Ease Into Subversion From CVS
comforteagle writes "While you have a nice leisurely Sunday afternoon/evening you might want to read this fine article on easing into Subversion from CVS. Written by versioning admin Mike Mason, it talks about the philosophy and design behind Subversion (now 1.0), how it improves upon CVS, and how to get started using it."
Remember, when changing software components, it's a good idea to back up first!
But using a database DOES provide advantages, as stated in the article. Mostly speed advantages, but also the ability to do live backups. If you try backing up an online (as in live) CVS server's files, there's nothing stopping people from doing commits, thus possibly botching your backup (you're no longer backing up the files you thought you were).
And when it comes down to it, backups are really where your safety lies. In the last CVS project I worked on, the repository was hosed twice. Once due to a careless admin, and once due to the hard drive dying. While we had some down time, virtually no work was lost, largely due to our nightly backups. The fact that CVS stored its data as plain text files certainly didn't protect us.
How about individuals wanting source control on their at-home projects? I'm sure not going to spend the money on the MS control, but I don't have a *ix box up 24/7 either. (I use my laptop nearly exclusively, and my laptop hardware supports Windows better.)
When you used PostgreSQL, MySQL, or Oracle, does it bother you that your data is in a big database?

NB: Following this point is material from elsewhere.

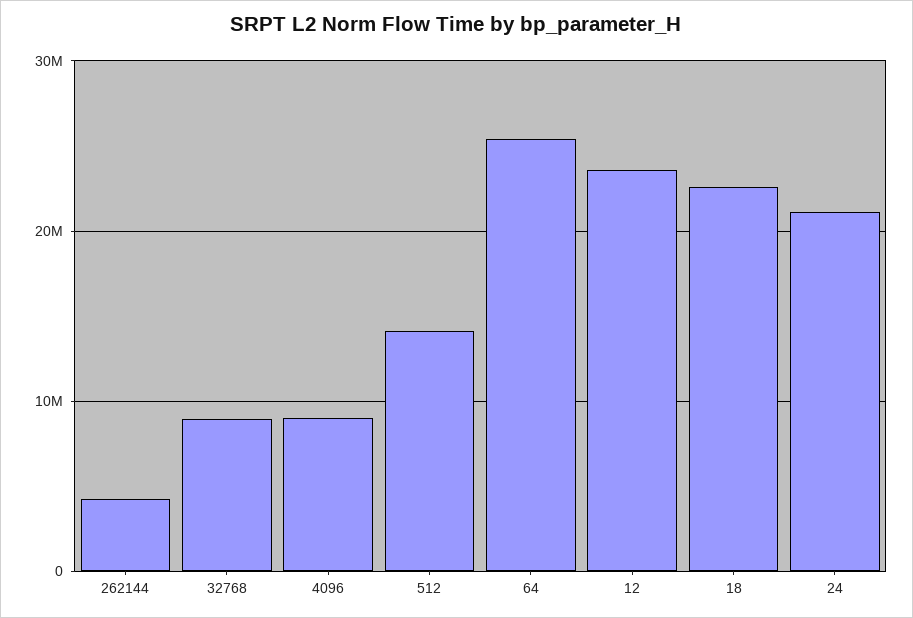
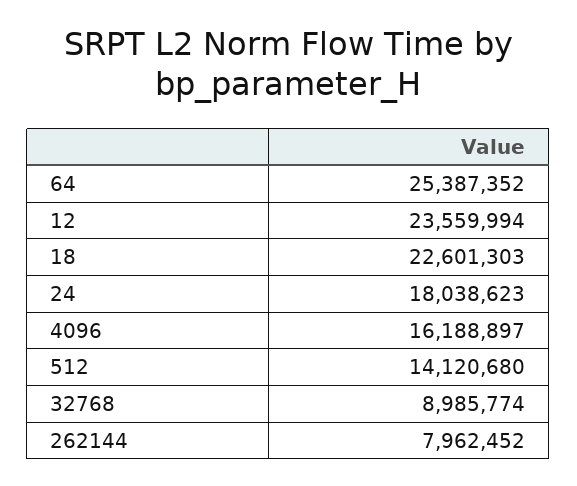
262144: 4000000 -> 7962452
4096: 9000000 -> 16188897
24: 21000000 -> 18038623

Why do you worry so much about Subversion then?
A good thing about CVS is that you can see what files and modules are available using regular unix tools, and if things get messed up in some way you can always fall back to the rcs commands or in the worst case edit the ,v file by hand and extract the latest version.
It is a good thing that you were able to hand-edit CVS repositories when they got corrupted -- because corrupt CVS repositories are a dime a dozen.
I've been using Subversion since January 2002 (yes, a full two years before 1.0 came out.) and I have never, ever, ever seen a corrupt repository or heard about one on the mailing lists. When someone did claim that they thought Subversion corrupted their repositories, the Subversion devs dropped everything to make sure this wasn't the case. AFAIK, it has never happened. (Usually it was the person using multiple servers to access their repo or putting their repo on a network share (Berkeley DB doesn't work over NFS/AFS/CIFS.))
Let me quote a Slasdot posting of mine from a couple of years ago:
My opinion has not changed in the past two years.Thomas
A filesystem should not be used to hold multiple versions of a file as well as the meta-data associated with it. Less not forgeting the associations of multiple files that become a project. This is the work of a database, hence BerkleyDB. If you are concerned about "repairing" a file (aka db), there are command-line tools for just such an event, but you will probably find that you just won't ever need them. Just my 5000 sheckles.
A filesystem should not be used to hold multiple versions of a file as well as the meta-data associated with it. Less not forgeting the associations of multiple files that become a project. This is the work of a database, hence BerkleyDB.
The UNIX file systems is a database. That's what it is designed to be, that's what it is used as, and that's what it is good at. It has an extensive set of tools for manipulating it and lots of excellent GUIs for dealing with it. Some current UNIX/Linux file system implementations are, in fact, implemented just like database software.
You are just mindlessly repeating what generations of Windows hackers stuck on flaky FAT file systems have told you.
If you are concerned about "repairing" a file (aka db), there are command-line tools for just such an event, but you will probably find that you just won't ever need them. Just my 5000 sheckles.
No, I'm "concerned" about having to use an entirely different set of tools to manipulate data in a DB, about DB performance for blobs, and for a Subversion installation breaking when I upgrade the DB shared library. All of those aren't theoretical problems, they actually happen in practice. And on UNIX, they are completely unnecessary problems and risks.
As I was saying, the Berkeley DB decision may make sense if the Subversion server is supposed to run on Windows or on MacOS. But as far as UNIX and Linux are concerned, it's a no-brainer: this kind of data belongs directly in the file system, not in databases.